India is mesmerising, chaotic and unforgettable.
India, according to the CIA World Factbook, is home to approximately 1.3 billion people, many of them crowded into its big cities, like New Delhi or Mumbai. And the streets of these cities aren’t just full of people, but also with cars, tuk-tuks, motorcycles, thousands of feral dogs and even with cows and the occasional goat or pig. The sound of engines revving and honking horns can seem non-stop, and in some towns, monkeys dance overhead swinging past masses of tangled electrical wires. The simple act of crossing one of India’s heavily congested streets can be a death-defying act.
A Country of Bewildering Contrasts
According to CNN, about 60 percent of India’s 1.3 billion people live below the World Bank’s median poverty line, which is $3.10 per day. Even more astounding, one out of every three of the world’s poorest people can be found in India. The World Bank also states that, “India is by far the country with the largest number of people living under the…poverty line.” For many people around the world, their first glimpse of the squalor and desperate living conditions of India’s poorest communities came via the Oscar-winning movie “Slumdog Millionaire,” parts of which were filmed in Mumbai’s huge Dharavi shantytown. But rural poverty is even more pervasive, while some of India’s rural regions are undoubtedly beautiful to look at they also host the majority of its poorest citizens.

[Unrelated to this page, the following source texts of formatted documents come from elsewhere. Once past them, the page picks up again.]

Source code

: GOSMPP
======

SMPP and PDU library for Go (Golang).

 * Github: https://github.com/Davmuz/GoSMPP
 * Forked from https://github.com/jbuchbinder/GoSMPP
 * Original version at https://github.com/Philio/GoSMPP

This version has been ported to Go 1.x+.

Poverty may be rampant in India, but it is not a poor country. In fact, in 2017, it was ranked as the sixth richest country in the world. According to Gulf News, the total wealth of India’s citizens is $8,230 billion, which puts it ahead of France, Canada and Australia. So how is it possible that India is so wealthy but so many of its citizens are so poor? It’s because of India’s staggering income inequality. The majority of this country’s wealth, 73 percent, is controlled by India’s richest 1 percent. Discrimination against women is widespread. Women living in the poorest areas of India have almost no access to finances, land and inheritance rights. Domestic violence, rape and sexual harassment are frequently reported. Additionally, although discrimination on the basis of the Hindu caste system is now illegal in India, members of the Dalit caste or tribal ethnic groups remain some of the poorest people in society. Smallholder farmers from Dalit and tribal backgrounds make up 80% of the farming community and despite providing 50% of the food in India, they remain poor, and have few rights to their land. All We Can is working in Odisha and Jharkhand, two of India’s poorest states in Eastern India.
Why work in India?
India’s ranking as the sixth wealthiest nation in the world can be very deceiving. Some people may see that as a sign that India is no longer in need of help from the outside world. However, at All We Can, we recognise the huge problems still facing so many in India today. We are working in partnership with local organisations in Odisha and Jharkhand. Our partners are providing training so that women can speak out for their rights and are supporting women to form Self-Help Groups so that they can set up small businesses together and access low cost loans at times of particular need.
Juhi works as a community mobiliser in some of the villages supported by All We Can in Jharkhand State. When she first began working in this role she said she was shy, lacked information and was timid around others. The transformation in her own life is incredible, she now helps educate and lead other women within the region to make changes in their lives that will help elevate them and their families out of poverty.
Juhi said, “To me there is an exchange of motivation! It is not just about me coming and motivating the women, it is about them motivating me too.”
Juhi has supported groups in setting up small businesses and developing savings schemes. Women are able to supplement their family income and support their children. Women are also given the tools to understand and challenge some of the unjust structures affecting them in their villages. Juhi has been very proud to witness women from these groups boldly step forward and run for election in local government. Laws have been changed in India to tackle poverty and discrimination, much of the work supported by All We Can enables people experiencing rural poverty and discrimination to understand their rights and take action to make sure they are able to see their own potential fulfilled.